A única imagem positiva sobre a rodovia foi veiculada durante a construção,

nos anos 1970, com o filme da Agência Nacional, propaganda do governo, exaltando

o começo das obras, mas ainda assim diante de um regime autoritário que controlava

com seu departamento de censura o que saia na imprensa.

No cenário ambiental, com a construção da Transamazônica, o Brasil caminha

contra uma corrente mundial que discute soluções de preservação do meio ambiente.

A preocupação em 1972 é que se o planeta continuasse com o ritmo de devastação

daquele momento, o mundo seria um caos dali a 100 anos. Contrariando este

pensamento, o governo ficou na defensiva e divulgava ideias de que as nações

avançadas restringiriam o crescimento econômico de países subdesenvolvidos

alegando riscos nas questões ambientais.

58

Além da ação gravíssima de destruir o meio ambiente, o governo federal dos

anos 1970 enfrentou outra consequência grave: malária e febre amarela. Estas

enfermidades não estavam nos planos do governo militar que incentivava o

deslocamento de nordestinos para aquela área desabitada do Brasil. Ainda dentro do

regime, na reportagem do Globo Repórter de 1982, encontram-se imagens e

entrevistas com uma família de colonos que não aguenta mais as misérias e doenças

de uma terra infértil e ingrata. “Peguei malária umas cinco vezes”, diz a mãe Leonida

Albino. A família inteira sente-se enganada por um governo que fez uma propaganda

enganosa de uma terra próspera e disponível à agricultura. Essa e outras famílias

manifestaram o desejo de retornar a seus locais de origem. O Globo Repórter mostra

isto para nos dizer que não deu certo o que foi planejado em meados da década de

1970 e, ao mesmo tempo, para indicar que “estamos cansados desta administração

que não deu certo”, mesmo sentimento da população no início dos anos 1980, com a

gestão do governo vigente.

As famílias voltam para a terra natal. Em 1998, o Globo Repórter mostra o único

nordestino que sobrou em um trecho que antes era habitado por vários de seus

amigos. “Às vezes nem tenho feijão para dar aos meus filhos”, diz o único nordestino

sobrevivente, dono de um bar vazio nas margens da rodovia, que comenta seu

infortúnio observando imagens de uma estrada deserta e de um bar decadente sem

portas mostradas pelo Globo Repórter.

De acordo com essas imagens, percebemos que temos um Brasil nos anos

1970 que vai contra a corrente mundial em relação à preservação do meio ambiente,

tanto que quando aparecem ambientalistas no país, eles são hostilizados ou são

vistos com um olhar estranho em relação à normalidade do país.

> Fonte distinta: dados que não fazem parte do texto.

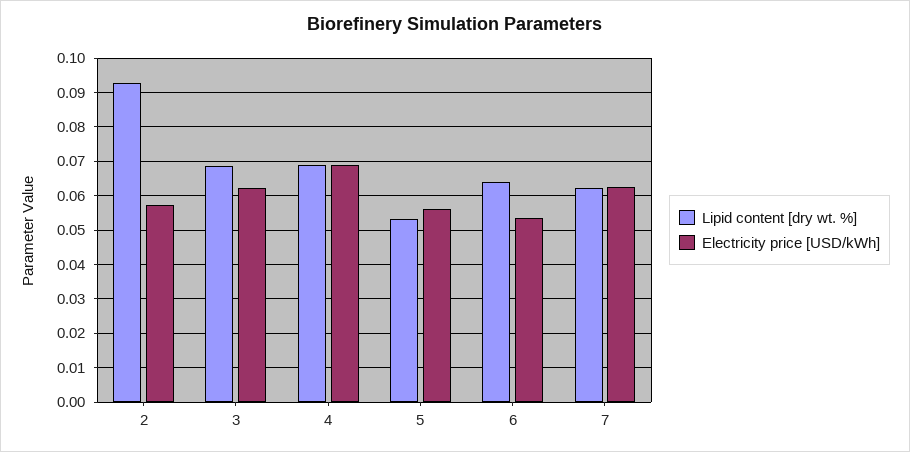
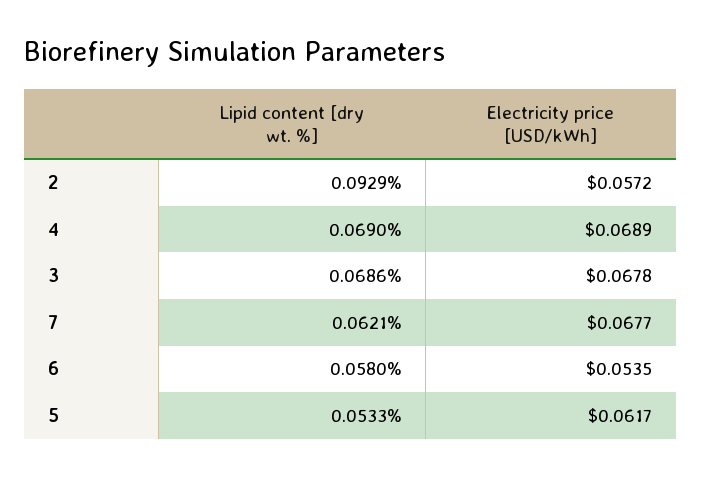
Electricity price [USD/kWh], 3: 0.062 -> 0.0678
Electricity price [USD/kWh], 5: 0.056 -> 0.0617
Lipid content [dry wt. %], 6: 0.064 -> 0.058
Electricity price [USD/kWh], 7: 0.062 -> 0.0677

Vimos que o Brasil começa a acertar os ponteiros com o meio ambiente e a se

preocupar com ele a partir dos anos 1980, como mostram os programas de 1982 até

2011, pois o cunho jornalístico é de preocupação e também ecológico. Prova disto é

que o Rio de Janeiro sedia em 1992 um dos mais importantes eventos sobre a

discussão dos caminhos a serem trilhados pelo meio ambiente, a Eco-92. Com isso,

temos uma vertente que vem crescendo a cada década, tanto que hoje já falamos em

jornalismo ambiental nas grades disciplinares das universidades. O setor empresarial,

apesar da isenção nos impostos, cresce com o apoio ao meio ambiente e a

responsabilidade social, embora também seja agente poluidor, assim como a

expansão das cidades e do mercado imobiliário, que leva à destruição do verde e à

59

crescente desambientação do meio ambiente. Por meio dos programas observados

dos anos 1970 até 2011, vimos que temos um longo caminho a percorrer para reduzir

o desmatamento desenfreado, porém já temos uma luz no fim do túnel com o

constante interesse da mídia e de outros setores nas questões ambientais.